Michele Parolari

📍Lecco, 28, Gruppo parrocchiale volontari del campanile di San Nicolò,

Ho iniziato a portare i lecchesi, ma anche molti turisti su per i 96 metri e i 400 gradini del campanile di Lecco, dal 2015, quando a iniziare l’iniziativa eravamo 6 amici dell’oratorio. Il valore che per me ha il campanile della Basilica di Lecco, poiché lo vedo si da quando sono nato, va al di là del suo valore storico e del fatto che sia la seconda torre campanaria più alta d’Italia.
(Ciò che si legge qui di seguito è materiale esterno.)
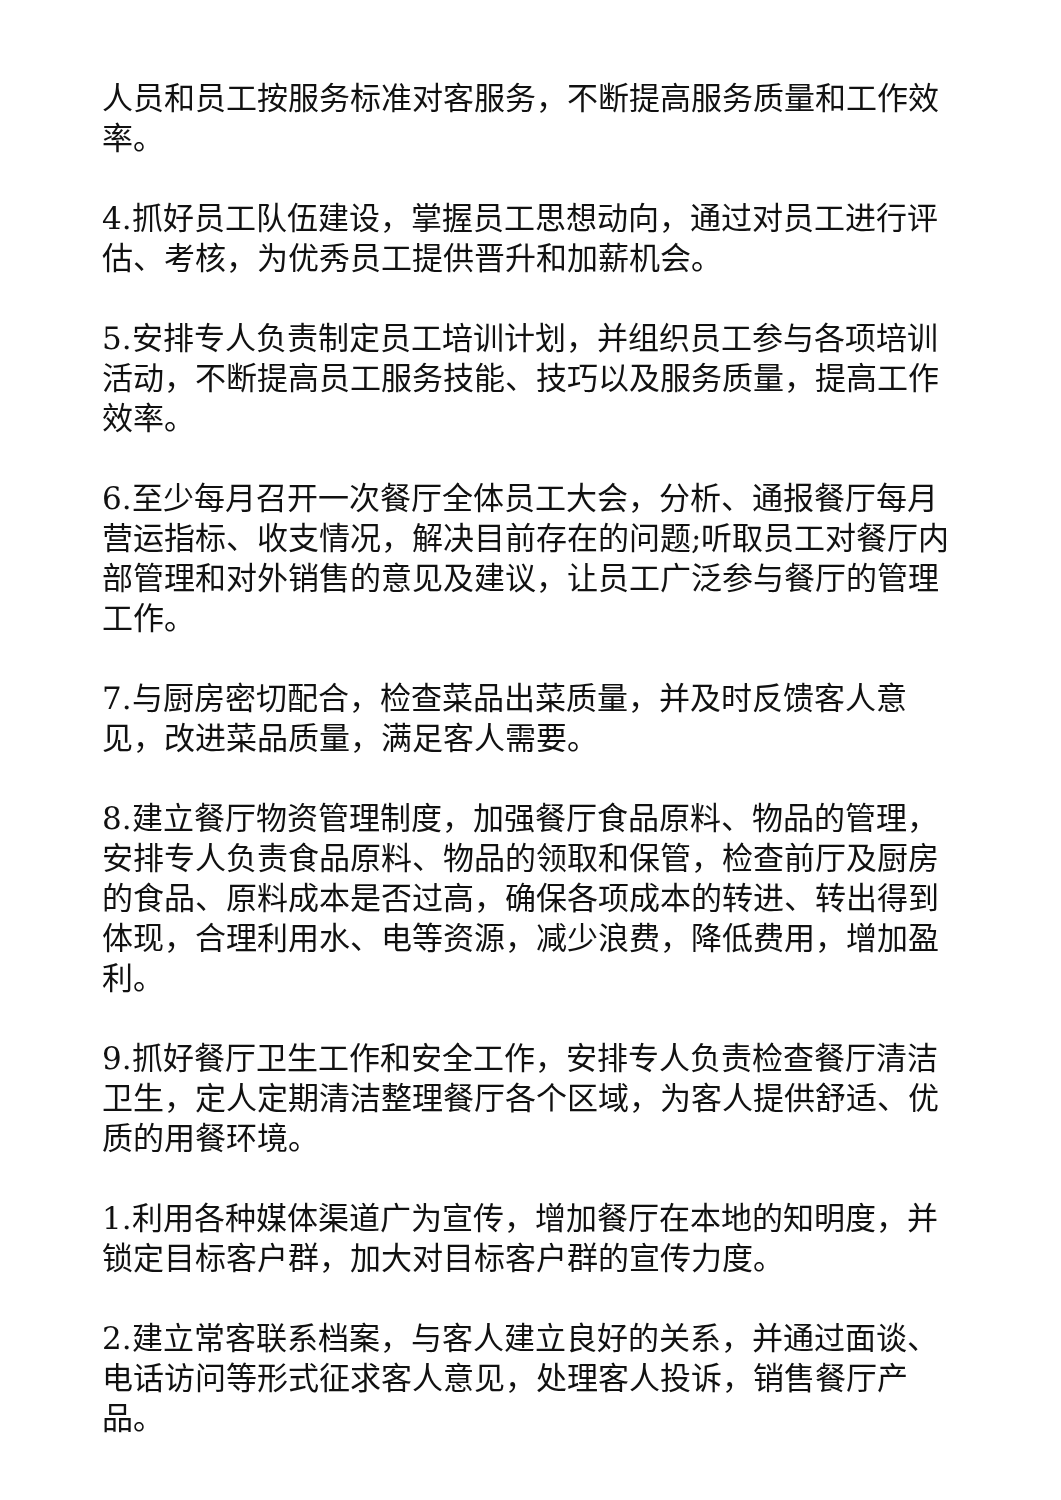人员和员工按服务标准对客服务，不断提高服务质量和工作效率。
4.抓好员工队伍建设，掌握员工思想动向，通过对员工进行评估、考核，为优秀员工提供晋升和加薪机会。
5.安排专人负责制定员工培训计划，并组织员工参与各项培训活动，不断提高员工服务技能、技巧以及服务质量，提高工作效率。
6.至少每月召开一次餐厅全体员工大会，分析、通报餐厅每月营运指标、收支情况，解决目前存在的问题;听取员工对餐厅内部管理和对外销售的意见及建议，让员工广泛参与餐厅的管理工作。
7.与厨房密切配合，检查菜品出菜质量，并及时反馈客人意见，改进菜品质量，满足客人需要。
8.建立餐厅物资管理制度，加强餐厅食品原料、物品的管理，安排专人负责食品原料、物品的领取和保管，检查前厅及厨房的食品、原料成本是否过高，确保各项成本的转进、转出得到体现，合理利用水、电等资源，减少浪费，降低费用，增加盈利。
9.抓好餐厅卫生工作和安全工作，安排专人负责检查餐厅清洁卫生，定人定期清洁整理餐厅各个区域，为客人提供舒适、优质的用餐环境。
1.利用各种媒体渠道广为宣传，增加餐厅在本地的知明度，并锁定目标客户群，加大对目标客户群的宣传力度。
2.建立常客联系档案，与客人建立良好的关系，并通过面谈、电话访问等形式征求客人意见，处理客人投诉，销售餐厅产品。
Oggi insieme ad un gruppo di 40 volontari, in maggioranza ex ragazzi dell’oratorio di San Niccolò in città, ci siamo presi l’onere e l’onore di far vivere il “Matitone” come lo chiamano i laghèe, di raccontare la sua storia culturale e facendo vedere dalla cima dove rintoccano le campane e donando alla cittadinanza e ai turisti una vista mozzafiato sul centro storico, sul ramo orientale del Lario e le Prealpi lecchesi. Come volontari ci formiamo tutti dal punto di vista storico sulla torre campanaria e sulla città per raccontare sia in ascesa che sulla terrazza in cima quello che si vede. L’occasione più grande è quella che riusciamo a donare co il nostro tempo, e dopo  migliaia di gradini saliti da ogni volontario ogni anno su quella che risulta a pieno titolo tra le più alte torri religiose d’Europa, un contributo dato dai visitatori a sostegno dei missionari lecchesi nel mondo, e delle attività della Caritas diocesana verso i bisognosi della città. Questo, soprattutto in salita, ci fa affrontare quei gradini con un grande leggerezza.